Stored data entries
────────────────
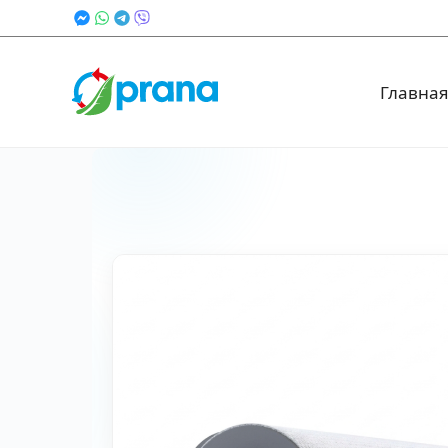
Главна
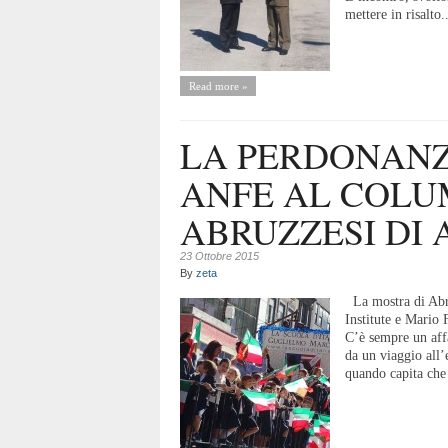
mettere in risalto..
Read more »
LA PERDONANZ
ANFE AL COLU
ABRUZZESI DI 
23 Ottobre 2015
By
zeta
La mostra di Abr
Institute e Mari
C’è sempre un aff
da un viaggio all’
quando capita che 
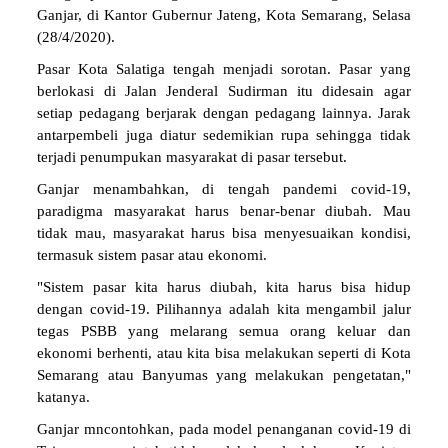
Ganjar, di Kantor Gubernur Jateng, Kota Semarang, Selasa
(28/4/2020).
Pasar Kota Salatiga tengah menjadi sorotan. Pasar yang
berlokasi di Jalan Jenderal Sudirman itu didesain agar
setiap pedagang berjarak dengan pedagang lainnya. Jarak
antarpembeli juga diatur sedemikian rupa sehingga tidak
terjadi penumpukan masyarakat di pasar tersebut.
Ganjar menambahkan, di tengah pandemi covid-19,
paradigma masyarakat harus benar-benar diubah. Mau
tidak mau, masyarakat harus bisa menyesuaikan kondisi,
termasuk sistem pasar atau ekonomi.
"Sistem pasar kita harus diubah, kita harus bisa hidup
dengan covid-19. Pilihannya adalah kita mengambil jalur
tegas PSBB yang melarang semua orang keluar dan
ekonomi berhenti, atau kita bisa melakukan seperti di Kota
Semarang atau Banyumas yang melakukan pengetatan,"
katanya.
Ganjar mncontohkan, pada model penanganan covid-19 di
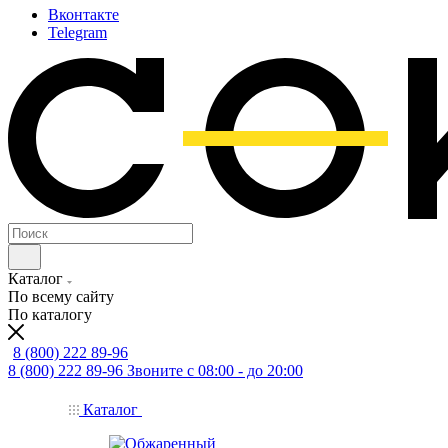
Вконтакте
Telegram
Каталог
По всему сайту
По каталогу
8 (800) 222 89-96
8 (800) 222 89-96
Звоните с 08:00 - до 20:00
Каталог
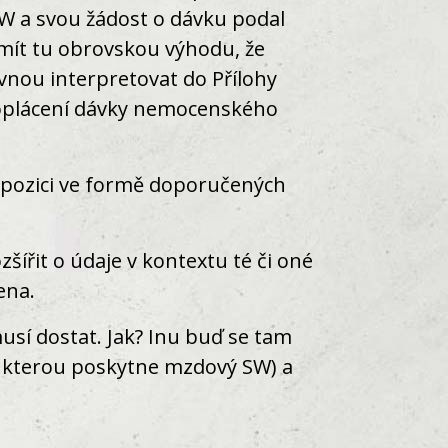
W a svou žádost o dávku podal
mít tu obrovskou výhodu, že
nou interpretovat do Přílohy
proplácení dávky nemocenského
dispozici ve formě doporučených
šířit o údaje v kontextu té či oné
ena.
usí dostat. Jak? Inu buď se tam
, kterou poskytne mzdový SW) a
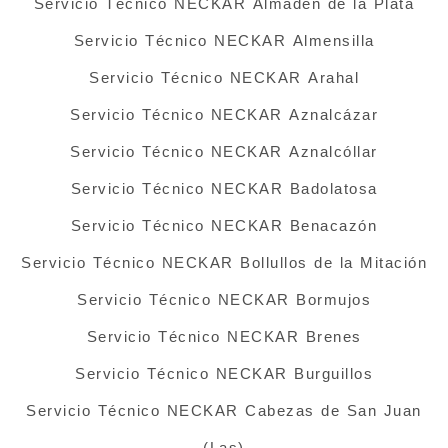
Servicio Técnico NECKAR Almadén de la Plata
Servicio Técnico NECKAR Almensilla
Servicio Técnico NECKAR Arahal
Servicio Técnico NECKAR Aznalcázar
Servicio Técnico NECKAR Aznalcóllar
Servicio Técnico NECKAR Badolatosa
Servicio Técnico NECKAR Benacazón
Servicio Técnico NECKAR Bollullos de la Mitación
Servicio Técnico NECKAR Bormujos
Servicio Técnico NECKAR Brenes
Servicio Técnico NECKAR Burguillos
Servicio Técnico NECKAR Cabezas de San Juan
(Las)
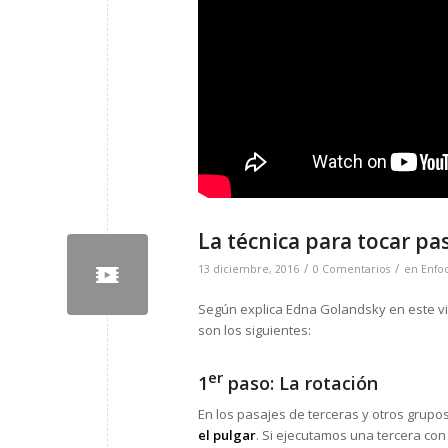
La técnica para tocar pas
/
/
13 diciembre, 2016
0 Comentarios
en
Enfo
Según explica Edna Golandsky en este vi
son los siguientes:
er
1
paso: La rotación
En los pasajes de terceras y otros grupo
el pulgar
. Si ejecutamos una tercera con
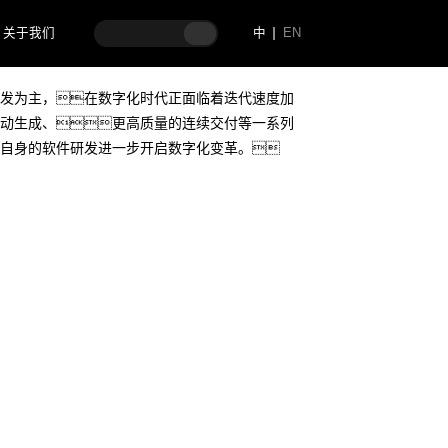
关于我们
中
EN
发为主，在数字化时代正面临着迭代速度加
动生成、更高质量的连续交付等一系列
自身的软件研发进一步开启数字化变革。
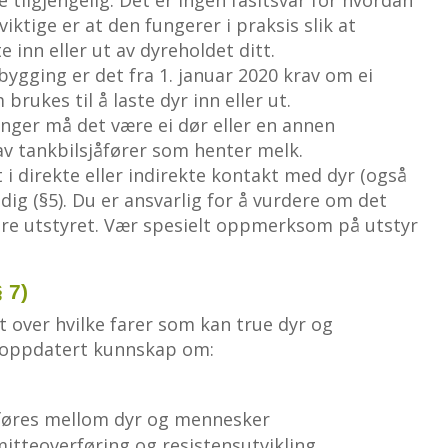
viktige er at den fungerer i praksis slik at
 inn eller ut av dyreholdet ditt.
ygging er det fra 1. januar 2020 krav om ei
brukes til å laste dyr inn eller ut.
nger må det være ei dør eller en annen
v tankbilsjåfører som henter melk.
 i direkte eller indirekte kontakt med dyr (også
ig (§5). Du er ansvarlig for å vurdere om det
ere utstyret. Vær spesielt oppmerksom på utstyr
 7)
kt over hvilke farer som kan true dyr og
 oppdatert kunnskap om:
øres mellom dyr og mennesker
itteoverføring og resistensutvikling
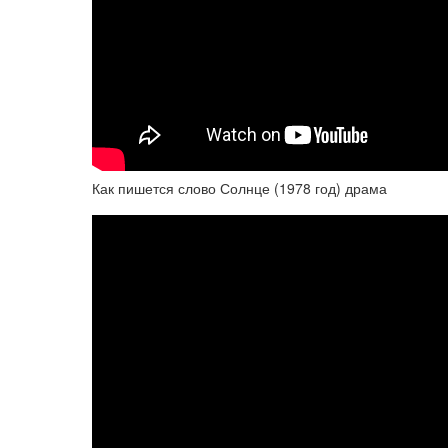
Как пишется слово Солнце (1978 год) драма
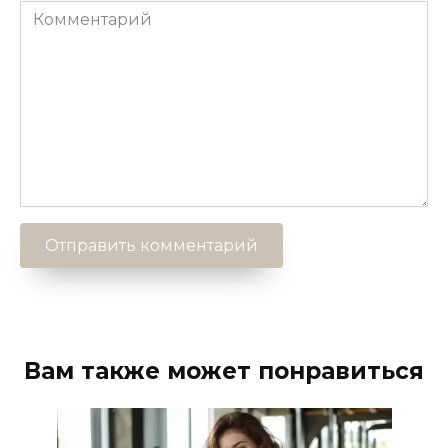
Комментарий
Вам также может понравиться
────────────────
• _YOUR OBJECTIVE_: Write out the lines that run from the line containing "ere utstyret. Vær" to the end of the entries, inclusive, exactly as written. Skip every picture.

• _SOLUTION BELOW_:
ere utstyret. Vær spesielt oppmerksom på utstyr
 7)
kt over hvilke farer som kan true dyr og
 oppdatert kunnskap om:
øres mellom dyr og mennesker
itteoverføring og resistensutvikling
Как пишется слово Солнце (1978 год) драма
Комментарий
Вам также может понравиться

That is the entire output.